MANAUS — Octavio Cesar Santos Miranda, Ewerton da Silva Trindade e Davimar Costa da Mota foram presos na sexta-feira (4), suspeitos de participar de um esquema de contrabando e venda clandestina de medicamentos e produtos estéticos. O 1º Distrito Integrado de Polícia (1º DIP) apreendeu uma carga avaliada em cerca de R$ 100 mil.

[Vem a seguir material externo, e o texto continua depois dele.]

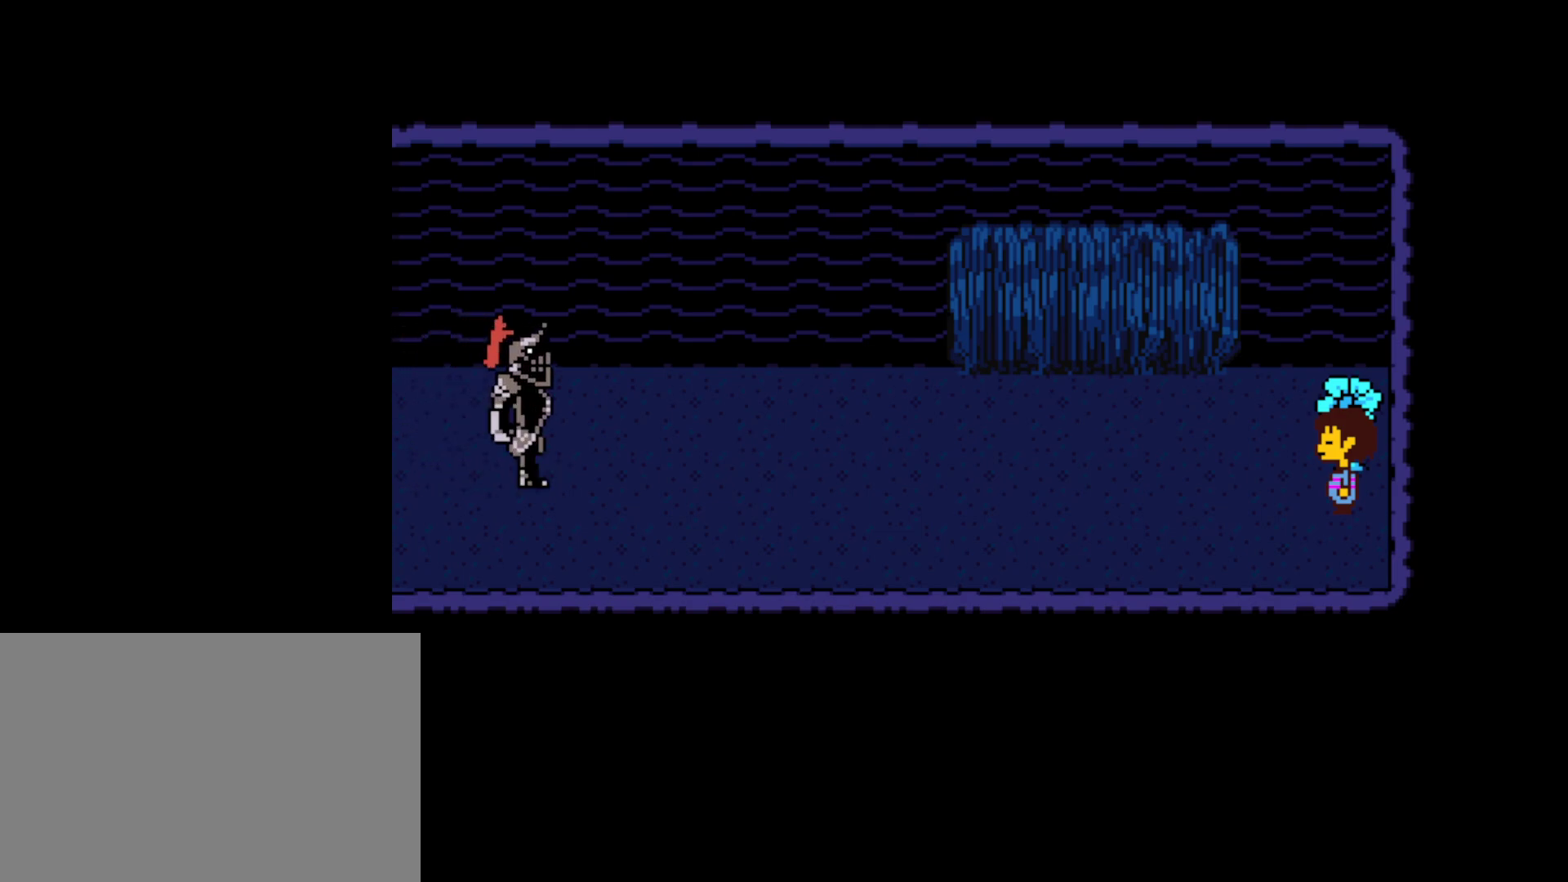
{"keys": [], "events": [[34, "return", "up"], [50, "shift", "down"], [50, "x", "up"], [100, "return", "down"], [117, "shift", "up"], [167, "return", "up"], [167, "x", "down"], [217, "return", "down"], [217, "x", "up"], [267, "return", "up"], [350, "return", "down"], [350, "shift", "down"], [350, "x", "down"], [367, "shift", "up"], [400, "x", "up"], [417, "return", "up"]]}
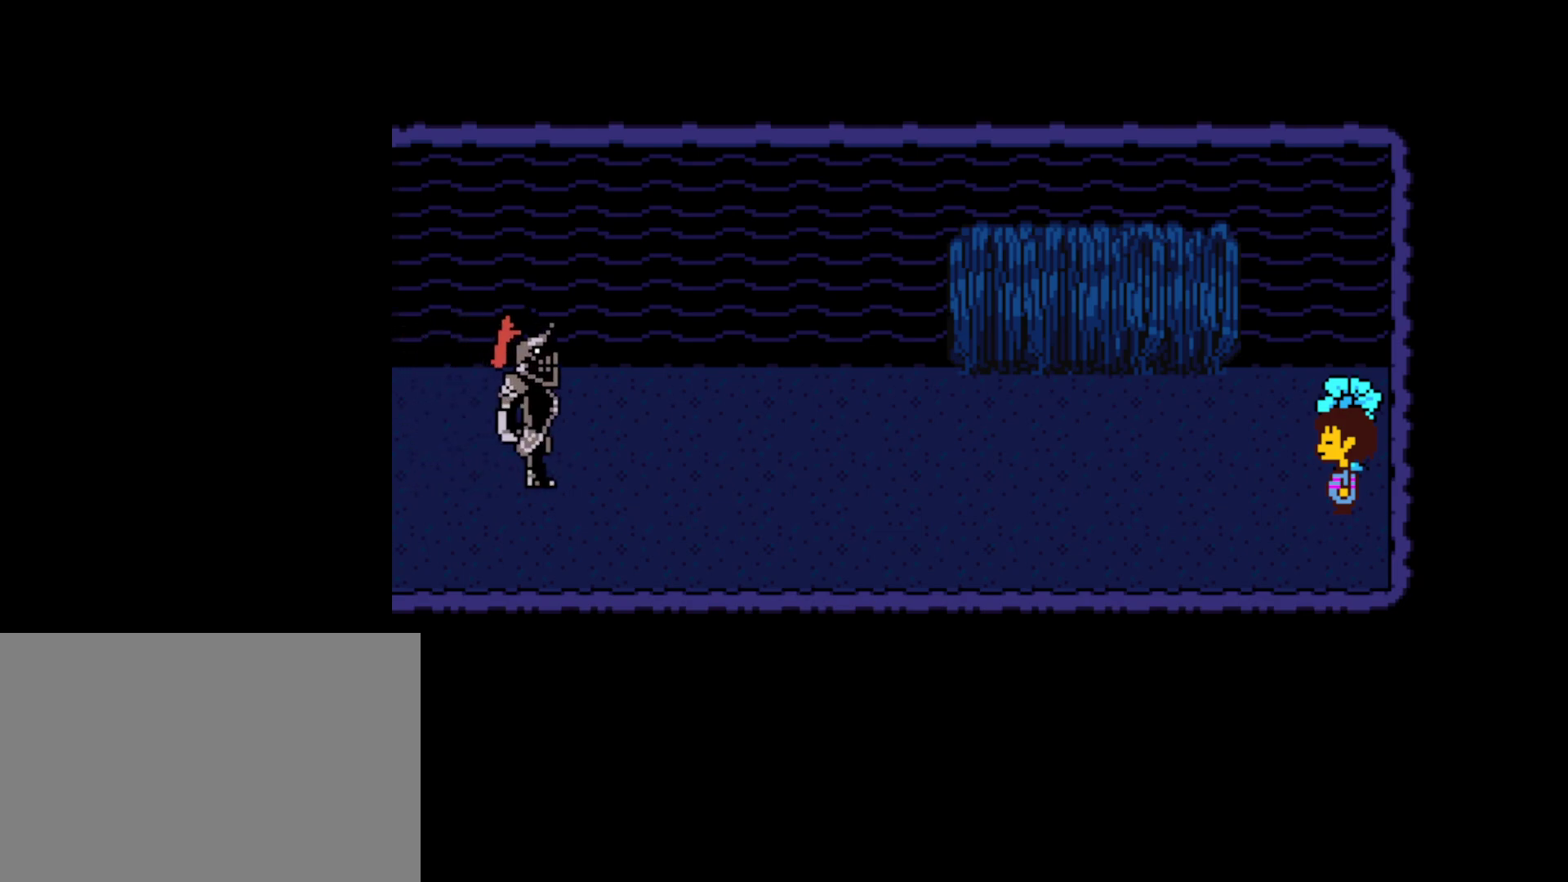
{"keys": ["return"], "events": [[17, "z", "down"], [34, "x", "down"], [84, "shift", "down"], [84, "z", "up"], [100, "return", "down"], [117, "x", "up"], [150, "shift", "up"], [167, "return", "up"], [200, "z", "down"], [234, "x", "down"], [234, "z", "up"], [250, "return", "down"], [284, "x", "up"], [300, "return", "up"], [350, "shift", "down"], [367, "return", "down"], [384, "shift", "up"], [384, "x", "down"], [417, "return", "up"], [450, "x", "up"], [500, "return", "down"]]}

Entre os itens estão as chamadas “canetas emagrecedoras”, botox, retatrutida, tirzepatida e GHK-Cu. A Polícia Civil afirma que os produtos eram trazidos do Paraguai e da Guiana e revendidos a clínicas médicas, consultórios odontológicos e centros de estética de Manaus.
Busca e apreensão
As investigações começaram há cerca de 20 dias, depois de denúncias anônimas sobre a entrada irregular das mercadorias. Durante cerca de três semanas, policiais monitoraram uma vila de quitinetes na Rua Dom Pedro I, no bairro São Jorge, Zona Oeste da cidade. No endereço, os agentes observaram movimentação intensa de pessoas e produtos.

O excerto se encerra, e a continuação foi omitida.